* _Task description_:
Return the following from the records below: each line, word for word, starting with the line that contains "(fp_line (start 1.9 0.75)" and going on through the line that contains "(fp_line (start -1.35 -0.5) (end -1.9", with nothing outside that range.

* _Records shown_:
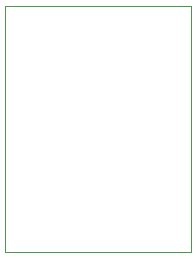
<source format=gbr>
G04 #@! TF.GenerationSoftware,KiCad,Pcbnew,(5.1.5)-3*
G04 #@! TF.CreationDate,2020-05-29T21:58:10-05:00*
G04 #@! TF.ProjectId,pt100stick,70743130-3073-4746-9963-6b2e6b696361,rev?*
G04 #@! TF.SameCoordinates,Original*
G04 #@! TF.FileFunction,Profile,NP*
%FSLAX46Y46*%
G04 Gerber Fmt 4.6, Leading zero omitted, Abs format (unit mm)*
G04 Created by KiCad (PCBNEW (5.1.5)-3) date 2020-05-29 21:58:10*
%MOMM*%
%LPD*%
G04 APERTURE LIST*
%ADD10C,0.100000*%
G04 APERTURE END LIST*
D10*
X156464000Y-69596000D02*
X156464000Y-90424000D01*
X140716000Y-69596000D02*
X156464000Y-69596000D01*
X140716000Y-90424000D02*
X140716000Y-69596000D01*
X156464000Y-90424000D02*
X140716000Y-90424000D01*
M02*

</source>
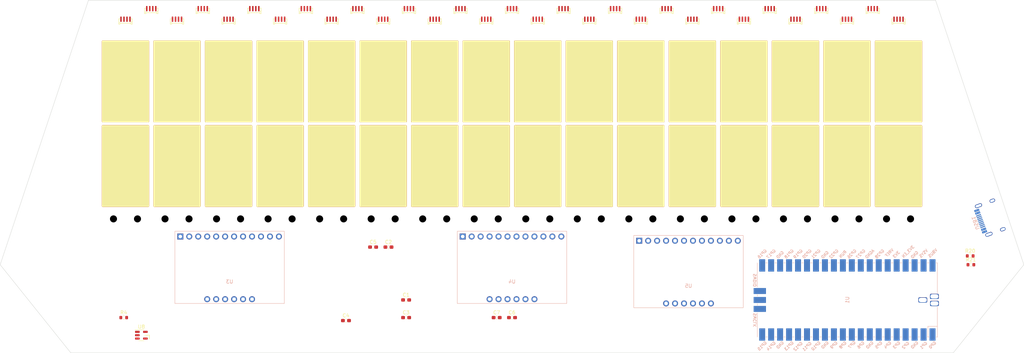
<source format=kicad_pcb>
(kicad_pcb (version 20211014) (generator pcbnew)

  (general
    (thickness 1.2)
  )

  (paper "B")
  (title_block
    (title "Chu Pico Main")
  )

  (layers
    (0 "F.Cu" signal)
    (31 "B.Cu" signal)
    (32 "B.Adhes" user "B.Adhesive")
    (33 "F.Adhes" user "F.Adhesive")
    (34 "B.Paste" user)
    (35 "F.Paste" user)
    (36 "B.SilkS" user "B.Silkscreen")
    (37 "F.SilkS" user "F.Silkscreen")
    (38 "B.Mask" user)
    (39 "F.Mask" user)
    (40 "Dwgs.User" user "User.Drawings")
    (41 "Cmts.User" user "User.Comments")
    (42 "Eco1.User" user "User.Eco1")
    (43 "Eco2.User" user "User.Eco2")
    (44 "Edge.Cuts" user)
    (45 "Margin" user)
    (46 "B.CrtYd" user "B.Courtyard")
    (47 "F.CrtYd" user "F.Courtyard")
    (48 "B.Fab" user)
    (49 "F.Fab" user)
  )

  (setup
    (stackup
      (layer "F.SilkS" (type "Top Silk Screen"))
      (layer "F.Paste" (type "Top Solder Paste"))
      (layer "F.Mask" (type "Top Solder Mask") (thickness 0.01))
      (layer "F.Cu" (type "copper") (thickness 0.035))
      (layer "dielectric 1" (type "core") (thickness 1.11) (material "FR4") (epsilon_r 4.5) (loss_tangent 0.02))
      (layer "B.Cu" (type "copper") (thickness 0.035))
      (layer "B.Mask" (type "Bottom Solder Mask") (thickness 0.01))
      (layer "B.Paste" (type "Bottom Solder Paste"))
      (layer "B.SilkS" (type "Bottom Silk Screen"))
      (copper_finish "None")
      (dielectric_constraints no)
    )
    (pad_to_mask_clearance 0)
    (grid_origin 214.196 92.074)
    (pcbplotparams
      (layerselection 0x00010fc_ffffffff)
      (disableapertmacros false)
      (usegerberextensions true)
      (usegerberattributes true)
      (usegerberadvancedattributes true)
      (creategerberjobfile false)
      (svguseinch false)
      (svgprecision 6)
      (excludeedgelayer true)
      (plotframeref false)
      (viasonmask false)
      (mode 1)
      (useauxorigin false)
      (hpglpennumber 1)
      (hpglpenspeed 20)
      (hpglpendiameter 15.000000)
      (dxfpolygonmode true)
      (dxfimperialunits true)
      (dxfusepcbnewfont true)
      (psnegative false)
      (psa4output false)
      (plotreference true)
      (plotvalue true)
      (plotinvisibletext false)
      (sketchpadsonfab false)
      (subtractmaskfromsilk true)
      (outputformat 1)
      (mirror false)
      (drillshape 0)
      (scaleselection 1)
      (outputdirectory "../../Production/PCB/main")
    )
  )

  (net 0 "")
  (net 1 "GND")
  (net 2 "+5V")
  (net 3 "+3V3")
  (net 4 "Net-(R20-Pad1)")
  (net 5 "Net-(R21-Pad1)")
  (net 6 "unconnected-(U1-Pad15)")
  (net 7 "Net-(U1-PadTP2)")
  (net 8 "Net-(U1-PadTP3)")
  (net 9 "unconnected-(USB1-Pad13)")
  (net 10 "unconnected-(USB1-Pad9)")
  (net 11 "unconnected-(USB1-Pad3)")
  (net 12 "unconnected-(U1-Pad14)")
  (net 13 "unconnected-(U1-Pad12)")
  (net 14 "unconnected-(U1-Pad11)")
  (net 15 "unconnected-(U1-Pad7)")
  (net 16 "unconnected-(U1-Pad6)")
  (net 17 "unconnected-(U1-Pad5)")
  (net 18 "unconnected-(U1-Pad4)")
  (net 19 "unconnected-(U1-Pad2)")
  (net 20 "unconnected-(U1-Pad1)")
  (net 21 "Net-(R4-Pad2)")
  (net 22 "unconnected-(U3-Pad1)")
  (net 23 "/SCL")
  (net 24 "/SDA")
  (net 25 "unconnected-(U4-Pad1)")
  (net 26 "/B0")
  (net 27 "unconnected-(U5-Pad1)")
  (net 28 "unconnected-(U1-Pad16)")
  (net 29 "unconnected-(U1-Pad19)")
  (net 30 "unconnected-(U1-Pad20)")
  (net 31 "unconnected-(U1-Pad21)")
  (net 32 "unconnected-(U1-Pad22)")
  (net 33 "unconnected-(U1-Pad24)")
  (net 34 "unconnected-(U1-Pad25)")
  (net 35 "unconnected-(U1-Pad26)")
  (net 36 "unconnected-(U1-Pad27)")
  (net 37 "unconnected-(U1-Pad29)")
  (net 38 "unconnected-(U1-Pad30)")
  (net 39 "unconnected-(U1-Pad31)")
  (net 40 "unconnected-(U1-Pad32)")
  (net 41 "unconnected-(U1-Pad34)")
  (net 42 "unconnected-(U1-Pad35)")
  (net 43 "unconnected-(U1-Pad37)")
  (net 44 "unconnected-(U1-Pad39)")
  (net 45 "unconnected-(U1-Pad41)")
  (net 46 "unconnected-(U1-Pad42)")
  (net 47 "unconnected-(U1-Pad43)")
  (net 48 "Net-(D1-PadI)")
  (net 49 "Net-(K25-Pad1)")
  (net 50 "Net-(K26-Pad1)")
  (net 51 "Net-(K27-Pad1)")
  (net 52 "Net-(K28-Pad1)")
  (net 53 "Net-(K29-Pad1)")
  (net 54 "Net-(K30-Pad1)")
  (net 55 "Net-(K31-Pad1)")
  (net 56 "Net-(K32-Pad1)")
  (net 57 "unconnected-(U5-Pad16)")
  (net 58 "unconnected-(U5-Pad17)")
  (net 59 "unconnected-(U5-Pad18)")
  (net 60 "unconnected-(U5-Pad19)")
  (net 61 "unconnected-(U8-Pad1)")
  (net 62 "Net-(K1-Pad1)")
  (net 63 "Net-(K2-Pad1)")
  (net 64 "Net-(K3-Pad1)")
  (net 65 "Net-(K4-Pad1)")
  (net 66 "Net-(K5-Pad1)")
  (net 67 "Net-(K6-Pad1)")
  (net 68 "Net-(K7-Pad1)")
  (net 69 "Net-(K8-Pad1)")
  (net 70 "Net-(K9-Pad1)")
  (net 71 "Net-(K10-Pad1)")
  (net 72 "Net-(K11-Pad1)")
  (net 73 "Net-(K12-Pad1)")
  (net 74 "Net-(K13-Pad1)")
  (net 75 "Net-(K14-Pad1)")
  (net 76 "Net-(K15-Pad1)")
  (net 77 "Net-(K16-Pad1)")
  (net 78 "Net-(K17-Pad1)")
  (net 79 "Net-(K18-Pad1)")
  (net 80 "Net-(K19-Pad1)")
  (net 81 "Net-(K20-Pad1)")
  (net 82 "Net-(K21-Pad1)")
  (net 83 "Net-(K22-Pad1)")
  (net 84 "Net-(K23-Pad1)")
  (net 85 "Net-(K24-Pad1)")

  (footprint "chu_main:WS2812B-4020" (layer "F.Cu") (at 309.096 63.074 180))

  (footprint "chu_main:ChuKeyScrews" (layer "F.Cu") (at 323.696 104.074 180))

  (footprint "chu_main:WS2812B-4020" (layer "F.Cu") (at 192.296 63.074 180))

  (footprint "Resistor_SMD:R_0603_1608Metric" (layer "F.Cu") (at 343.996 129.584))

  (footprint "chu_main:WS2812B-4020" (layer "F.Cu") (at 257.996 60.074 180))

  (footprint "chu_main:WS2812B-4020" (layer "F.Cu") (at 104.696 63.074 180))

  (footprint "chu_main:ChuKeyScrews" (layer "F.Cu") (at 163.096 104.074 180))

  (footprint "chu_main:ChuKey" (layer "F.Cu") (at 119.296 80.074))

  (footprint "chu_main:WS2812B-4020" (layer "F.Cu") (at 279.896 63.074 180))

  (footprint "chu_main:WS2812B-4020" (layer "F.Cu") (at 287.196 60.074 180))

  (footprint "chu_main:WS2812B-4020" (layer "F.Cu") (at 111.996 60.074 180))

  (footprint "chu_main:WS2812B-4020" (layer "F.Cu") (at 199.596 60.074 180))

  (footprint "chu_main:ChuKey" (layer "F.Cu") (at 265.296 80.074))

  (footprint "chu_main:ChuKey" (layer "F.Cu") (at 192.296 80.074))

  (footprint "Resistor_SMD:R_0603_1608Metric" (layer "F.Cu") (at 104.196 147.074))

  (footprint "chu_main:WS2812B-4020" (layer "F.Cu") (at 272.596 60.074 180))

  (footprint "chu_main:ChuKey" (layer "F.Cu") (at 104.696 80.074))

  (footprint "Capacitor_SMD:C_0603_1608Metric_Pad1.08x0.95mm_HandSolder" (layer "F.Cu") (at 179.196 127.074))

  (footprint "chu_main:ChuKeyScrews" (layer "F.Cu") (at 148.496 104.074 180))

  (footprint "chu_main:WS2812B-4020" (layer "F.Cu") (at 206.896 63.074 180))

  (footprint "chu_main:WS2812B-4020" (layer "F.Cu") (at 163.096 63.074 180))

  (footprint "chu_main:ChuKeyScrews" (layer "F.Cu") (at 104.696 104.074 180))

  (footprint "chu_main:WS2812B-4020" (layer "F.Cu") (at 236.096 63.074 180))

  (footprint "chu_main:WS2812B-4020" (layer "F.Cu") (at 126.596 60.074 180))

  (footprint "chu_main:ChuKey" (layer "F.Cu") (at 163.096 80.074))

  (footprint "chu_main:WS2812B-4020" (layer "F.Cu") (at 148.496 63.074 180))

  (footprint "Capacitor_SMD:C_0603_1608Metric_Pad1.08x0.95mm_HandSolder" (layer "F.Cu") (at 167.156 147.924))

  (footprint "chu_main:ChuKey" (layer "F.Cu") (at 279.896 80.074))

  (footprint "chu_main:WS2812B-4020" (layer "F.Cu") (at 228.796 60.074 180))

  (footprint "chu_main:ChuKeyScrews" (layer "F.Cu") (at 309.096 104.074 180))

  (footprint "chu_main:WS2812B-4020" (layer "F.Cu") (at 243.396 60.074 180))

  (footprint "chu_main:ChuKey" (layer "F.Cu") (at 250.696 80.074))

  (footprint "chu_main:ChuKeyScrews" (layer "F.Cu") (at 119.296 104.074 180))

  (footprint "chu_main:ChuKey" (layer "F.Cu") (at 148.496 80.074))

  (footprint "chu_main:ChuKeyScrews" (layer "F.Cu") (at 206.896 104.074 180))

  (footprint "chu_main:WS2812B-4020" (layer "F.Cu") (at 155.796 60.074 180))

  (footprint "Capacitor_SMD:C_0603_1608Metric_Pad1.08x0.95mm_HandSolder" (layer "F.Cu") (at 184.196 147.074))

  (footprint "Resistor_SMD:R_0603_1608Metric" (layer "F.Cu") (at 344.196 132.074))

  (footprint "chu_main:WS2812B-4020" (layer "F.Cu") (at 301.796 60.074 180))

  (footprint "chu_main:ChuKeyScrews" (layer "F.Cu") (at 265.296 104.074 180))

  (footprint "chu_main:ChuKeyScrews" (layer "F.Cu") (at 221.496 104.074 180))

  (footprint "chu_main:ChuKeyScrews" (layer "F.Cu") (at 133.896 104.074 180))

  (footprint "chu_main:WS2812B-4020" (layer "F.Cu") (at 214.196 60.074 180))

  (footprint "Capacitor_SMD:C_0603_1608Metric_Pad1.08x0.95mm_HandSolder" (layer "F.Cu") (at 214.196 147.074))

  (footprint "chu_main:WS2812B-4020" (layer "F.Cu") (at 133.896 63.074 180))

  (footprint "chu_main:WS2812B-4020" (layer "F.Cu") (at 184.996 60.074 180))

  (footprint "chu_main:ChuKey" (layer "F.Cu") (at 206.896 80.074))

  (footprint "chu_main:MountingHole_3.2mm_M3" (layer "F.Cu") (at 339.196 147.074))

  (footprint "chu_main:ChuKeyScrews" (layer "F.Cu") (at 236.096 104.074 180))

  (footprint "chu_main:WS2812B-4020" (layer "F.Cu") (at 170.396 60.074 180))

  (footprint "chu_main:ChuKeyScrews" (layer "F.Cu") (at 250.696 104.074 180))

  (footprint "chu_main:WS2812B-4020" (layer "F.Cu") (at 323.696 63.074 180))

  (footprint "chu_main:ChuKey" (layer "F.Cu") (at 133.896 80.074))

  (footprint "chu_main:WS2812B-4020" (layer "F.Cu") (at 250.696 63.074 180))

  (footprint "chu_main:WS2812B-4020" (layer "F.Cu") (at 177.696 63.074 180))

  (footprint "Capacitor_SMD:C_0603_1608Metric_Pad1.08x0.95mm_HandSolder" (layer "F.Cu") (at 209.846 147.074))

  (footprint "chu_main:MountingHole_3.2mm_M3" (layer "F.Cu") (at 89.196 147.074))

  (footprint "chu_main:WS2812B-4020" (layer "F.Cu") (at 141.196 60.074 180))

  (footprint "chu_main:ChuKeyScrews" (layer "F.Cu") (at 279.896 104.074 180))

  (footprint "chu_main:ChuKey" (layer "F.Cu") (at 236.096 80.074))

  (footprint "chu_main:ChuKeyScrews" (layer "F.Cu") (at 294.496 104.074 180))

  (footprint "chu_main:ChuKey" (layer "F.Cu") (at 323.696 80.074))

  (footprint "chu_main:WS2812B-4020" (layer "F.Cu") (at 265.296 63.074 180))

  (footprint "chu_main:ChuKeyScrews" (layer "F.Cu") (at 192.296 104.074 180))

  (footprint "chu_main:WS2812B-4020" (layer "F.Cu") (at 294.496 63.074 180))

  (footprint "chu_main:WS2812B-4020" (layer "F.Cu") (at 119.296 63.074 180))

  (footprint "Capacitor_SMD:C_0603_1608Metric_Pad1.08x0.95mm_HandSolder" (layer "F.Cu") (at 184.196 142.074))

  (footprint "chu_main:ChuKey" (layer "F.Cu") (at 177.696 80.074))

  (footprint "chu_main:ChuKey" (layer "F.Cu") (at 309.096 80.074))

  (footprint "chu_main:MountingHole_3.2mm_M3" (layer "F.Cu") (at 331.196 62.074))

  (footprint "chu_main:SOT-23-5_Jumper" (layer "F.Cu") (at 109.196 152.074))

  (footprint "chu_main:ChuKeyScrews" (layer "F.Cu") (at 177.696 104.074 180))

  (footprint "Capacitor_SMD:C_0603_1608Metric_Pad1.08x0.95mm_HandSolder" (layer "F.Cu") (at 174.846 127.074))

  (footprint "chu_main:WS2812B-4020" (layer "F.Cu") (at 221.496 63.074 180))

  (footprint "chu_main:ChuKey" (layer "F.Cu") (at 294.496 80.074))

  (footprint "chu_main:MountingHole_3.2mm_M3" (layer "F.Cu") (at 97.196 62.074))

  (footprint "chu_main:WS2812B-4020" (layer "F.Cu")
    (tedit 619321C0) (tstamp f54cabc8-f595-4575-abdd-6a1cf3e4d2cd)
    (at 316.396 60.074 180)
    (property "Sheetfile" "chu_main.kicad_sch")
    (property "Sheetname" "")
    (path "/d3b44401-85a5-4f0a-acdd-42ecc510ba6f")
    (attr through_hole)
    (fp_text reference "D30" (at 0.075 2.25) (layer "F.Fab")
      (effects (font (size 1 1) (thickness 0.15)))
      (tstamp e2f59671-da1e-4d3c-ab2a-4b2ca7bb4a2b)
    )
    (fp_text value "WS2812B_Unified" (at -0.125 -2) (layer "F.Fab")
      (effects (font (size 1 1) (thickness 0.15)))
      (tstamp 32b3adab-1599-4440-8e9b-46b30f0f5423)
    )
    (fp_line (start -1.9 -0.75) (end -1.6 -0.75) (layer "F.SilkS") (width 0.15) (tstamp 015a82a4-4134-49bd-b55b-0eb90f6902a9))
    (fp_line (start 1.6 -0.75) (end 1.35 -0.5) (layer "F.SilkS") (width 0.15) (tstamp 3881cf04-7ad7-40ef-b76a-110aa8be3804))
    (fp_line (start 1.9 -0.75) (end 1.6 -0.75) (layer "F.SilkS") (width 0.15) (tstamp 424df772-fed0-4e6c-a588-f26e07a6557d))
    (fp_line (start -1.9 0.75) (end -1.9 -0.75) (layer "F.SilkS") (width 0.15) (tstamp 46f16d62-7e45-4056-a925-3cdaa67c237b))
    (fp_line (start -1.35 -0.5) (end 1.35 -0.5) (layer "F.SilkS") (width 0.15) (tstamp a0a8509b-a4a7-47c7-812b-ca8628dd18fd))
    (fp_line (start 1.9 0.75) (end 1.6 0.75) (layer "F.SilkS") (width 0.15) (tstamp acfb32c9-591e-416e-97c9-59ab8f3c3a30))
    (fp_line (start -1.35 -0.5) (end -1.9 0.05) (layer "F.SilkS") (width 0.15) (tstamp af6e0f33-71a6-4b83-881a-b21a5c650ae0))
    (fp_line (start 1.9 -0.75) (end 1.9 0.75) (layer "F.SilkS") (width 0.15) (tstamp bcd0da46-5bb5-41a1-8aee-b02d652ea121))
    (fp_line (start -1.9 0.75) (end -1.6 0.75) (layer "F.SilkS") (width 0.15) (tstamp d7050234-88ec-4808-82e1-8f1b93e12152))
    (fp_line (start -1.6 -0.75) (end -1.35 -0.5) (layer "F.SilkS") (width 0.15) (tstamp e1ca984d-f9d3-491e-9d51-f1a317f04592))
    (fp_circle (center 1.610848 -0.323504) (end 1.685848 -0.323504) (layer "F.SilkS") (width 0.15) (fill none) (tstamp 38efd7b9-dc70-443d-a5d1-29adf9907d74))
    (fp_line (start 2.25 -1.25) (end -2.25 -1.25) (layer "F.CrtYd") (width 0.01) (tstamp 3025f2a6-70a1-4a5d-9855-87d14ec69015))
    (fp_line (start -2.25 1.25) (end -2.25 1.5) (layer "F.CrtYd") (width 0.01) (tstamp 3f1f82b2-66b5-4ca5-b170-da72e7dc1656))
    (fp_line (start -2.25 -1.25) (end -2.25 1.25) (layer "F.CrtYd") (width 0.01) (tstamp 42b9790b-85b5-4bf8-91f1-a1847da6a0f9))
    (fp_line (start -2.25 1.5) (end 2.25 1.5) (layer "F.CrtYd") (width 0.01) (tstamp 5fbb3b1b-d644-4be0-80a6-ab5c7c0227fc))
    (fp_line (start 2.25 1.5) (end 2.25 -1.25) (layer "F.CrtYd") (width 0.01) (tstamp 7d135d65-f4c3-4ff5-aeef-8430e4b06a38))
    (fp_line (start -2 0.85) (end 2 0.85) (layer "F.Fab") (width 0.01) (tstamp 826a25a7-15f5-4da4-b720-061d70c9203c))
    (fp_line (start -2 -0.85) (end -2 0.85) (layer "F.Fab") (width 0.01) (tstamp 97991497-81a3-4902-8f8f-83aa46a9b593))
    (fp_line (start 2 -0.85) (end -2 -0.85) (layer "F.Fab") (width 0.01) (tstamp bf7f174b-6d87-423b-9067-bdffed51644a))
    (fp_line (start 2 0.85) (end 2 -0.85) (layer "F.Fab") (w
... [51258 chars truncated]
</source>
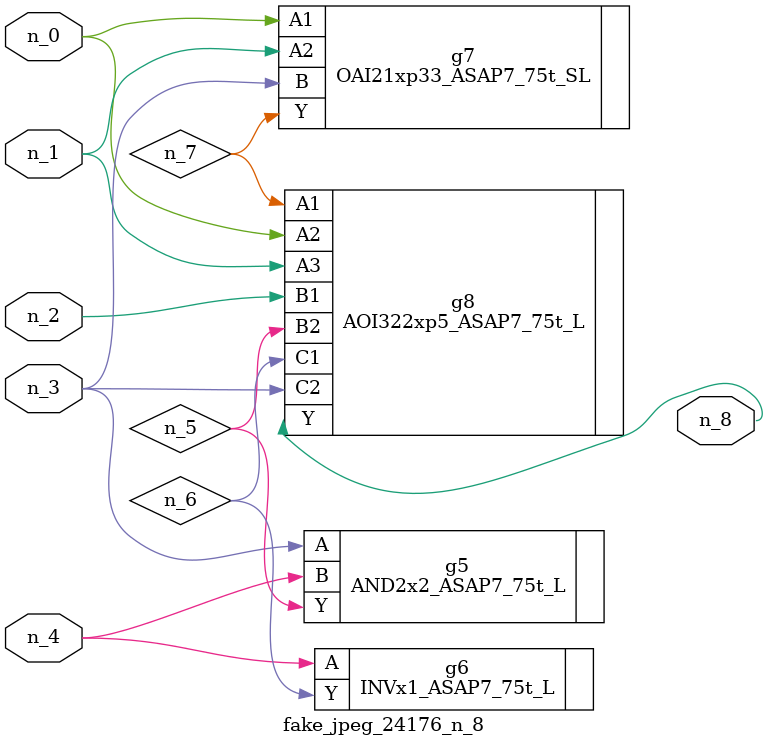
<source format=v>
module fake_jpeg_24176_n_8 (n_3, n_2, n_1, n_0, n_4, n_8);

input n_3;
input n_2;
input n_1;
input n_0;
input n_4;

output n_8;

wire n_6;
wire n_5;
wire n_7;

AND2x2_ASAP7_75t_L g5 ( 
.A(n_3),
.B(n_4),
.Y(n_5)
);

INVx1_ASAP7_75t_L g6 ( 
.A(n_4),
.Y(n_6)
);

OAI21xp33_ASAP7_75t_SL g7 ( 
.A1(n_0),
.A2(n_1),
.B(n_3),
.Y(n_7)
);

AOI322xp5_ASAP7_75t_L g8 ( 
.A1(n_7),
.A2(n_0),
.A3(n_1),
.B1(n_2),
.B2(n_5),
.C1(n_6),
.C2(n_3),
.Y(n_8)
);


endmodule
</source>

* _Written response_:
    (fp_line (start 1.9 0.75) (end 1.6 0.75) (layer "F.SilkS") (width 0.15) (tstamp acfb32c9-591e-416e-97c9-59ab8f3c3a30))
    (fp_line (start -1.35 -0.5) (end -1.9 0.05) (layer "F.SilkS") (width 0.15) (tstamp af6e0f33-71a6-4b83-881a-b21a5c650ae0))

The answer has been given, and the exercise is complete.